[Limb landmark coordinates]

◇ ◇ ◇ ◇

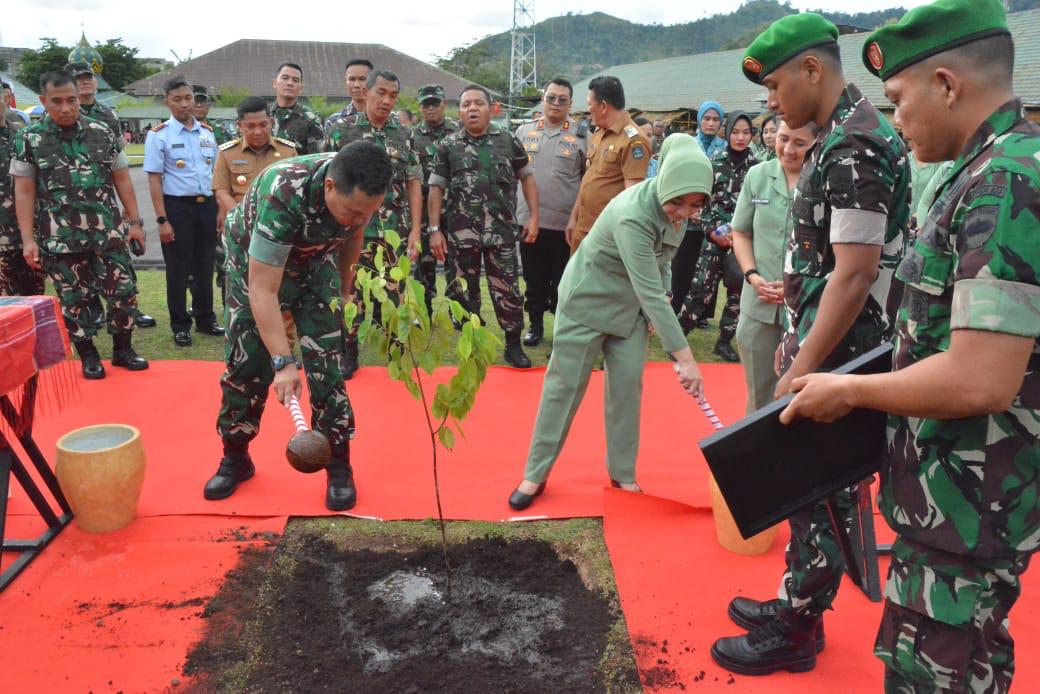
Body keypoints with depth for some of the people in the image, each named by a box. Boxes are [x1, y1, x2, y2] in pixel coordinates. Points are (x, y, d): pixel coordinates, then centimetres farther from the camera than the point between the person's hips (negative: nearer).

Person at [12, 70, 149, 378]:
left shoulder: (102, 132, 3)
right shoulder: (29, 139, -1)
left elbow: (122, 179, 8)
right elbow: (24, 191, -1)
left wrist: (135, 222, 6)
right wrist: (28, 239, -5)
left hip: (108, 233, 1)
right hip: (59, 239, -1)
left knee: (123, 292, 3)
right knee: (74, 300, 8)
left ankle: (122, 349, 21)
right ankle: (88, 355, 23)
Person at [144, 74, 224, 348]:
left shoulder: (207, 132, 9)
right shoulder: (158, 135, -5)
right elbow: (154, 180, -8)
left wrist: (220, 209, 10)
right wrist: (162, 220, -14)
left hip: (207, 205, 4)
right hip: (177, 206, -4)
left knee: (205, 266, 14)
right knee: (178, 269, 4)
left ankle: (205, 319, 28)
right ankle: (180, 326, 16)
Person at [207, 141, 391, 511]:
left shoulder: (360, 191, -25)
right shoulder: (282, 194, -41)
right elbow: (263, 290, -39)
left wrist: (341, 297, 10)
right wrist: (283, 362, -45)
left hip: (315, 260, 3)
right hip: (255, 261, -3)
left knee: (326, 362, -7)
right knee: (246, 363, -2)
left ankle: (339, 466, 3)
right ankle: (235, 458, 19)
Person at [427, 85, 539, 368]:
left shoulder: (508, 140, 4)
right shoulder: (448, 145, 3)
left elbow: (527, 177, 10)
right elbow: (436, 188, 4)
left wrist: (533, 217, 1)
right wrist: (435, 230, -2)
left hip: (502, 231, 0)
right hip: (461, 233, 0)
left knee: (507, 289, 1)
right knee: (465, 291, 9)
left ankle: (514, 346, 14)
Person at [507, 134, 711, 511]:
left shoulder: (674, 207, -12)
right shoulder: (632, 215, -35)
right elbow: (651, 293, -37)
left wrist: (653, 313, -2)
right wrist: (685, 357, -37)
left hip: (632, 303, 6)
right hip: (588, 297, -6)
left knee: (628, 384, 3)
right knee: (565, 384, 0)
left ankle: (623, 474, 17)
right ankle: (535, 474, 11)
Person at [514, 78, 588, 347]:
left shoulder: (581, 136, -1)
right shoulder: (524, 131, 7)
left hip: (566, 224, -2)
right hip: (529, 220, 2)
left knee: (562, 283, 6)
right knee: (534, 280, 12)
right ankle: (535, 325, 27)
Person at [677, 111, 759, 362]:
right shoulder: (714, 164, 1)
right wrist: (713, 231, -6)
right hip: (715, 237, -1)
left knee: (739, 290, 1)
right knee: (701, 288, -7)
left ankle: (724, 341, 14)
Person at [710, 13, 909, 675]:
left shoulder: (854, 149, -20)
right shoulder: (843, 139, 12)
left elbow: (855, 274, -24)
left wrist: (803, 369, -22)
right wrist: (796, 341, 20)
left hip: (839, 356, -10)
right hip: (823, 344, 10)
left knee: (819, 493, 2)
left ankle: (795, 634, 17)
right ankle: (799, 602, 33)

◇ ◇ ◇ ◇

▶ DIRECTIONS
Restate word for word the entries above, starting at the line with "right wrist: (685, 357, -37)" and ending at the line with "right knee: (701, 288, -7)", inclusive, and no others.

▶ WRITTEN ANSWER
right wrist: (685, 357, -37)
left hip: (632, 303, 6)
right hip: (588, 297, -6)
left knee: (628, 384, 3)
right knee: (565, 384, 0)
left ankle: (623, 474, 17)
right ankle: (535, 474, 11)
Person at [514, 78, 588, 347]:
left shoulder: (581, 136, -1)
right shoulder: (524, 131, 7)
left hip: (566, 224, -2)
right hip: (529, 220, 2)
left knee: (562, 283, 6)
right knee: (534, 280, 12)
right ankle: (535, 325, 27)
Person at [677, 111, 759, 362]:
right shoulder: (714, 164, 1)
right wrist: (713, 231, -6)
right hip: (715, 237, -1)
left knee: (739, 290, 1)
right knee: (701, 288, -7)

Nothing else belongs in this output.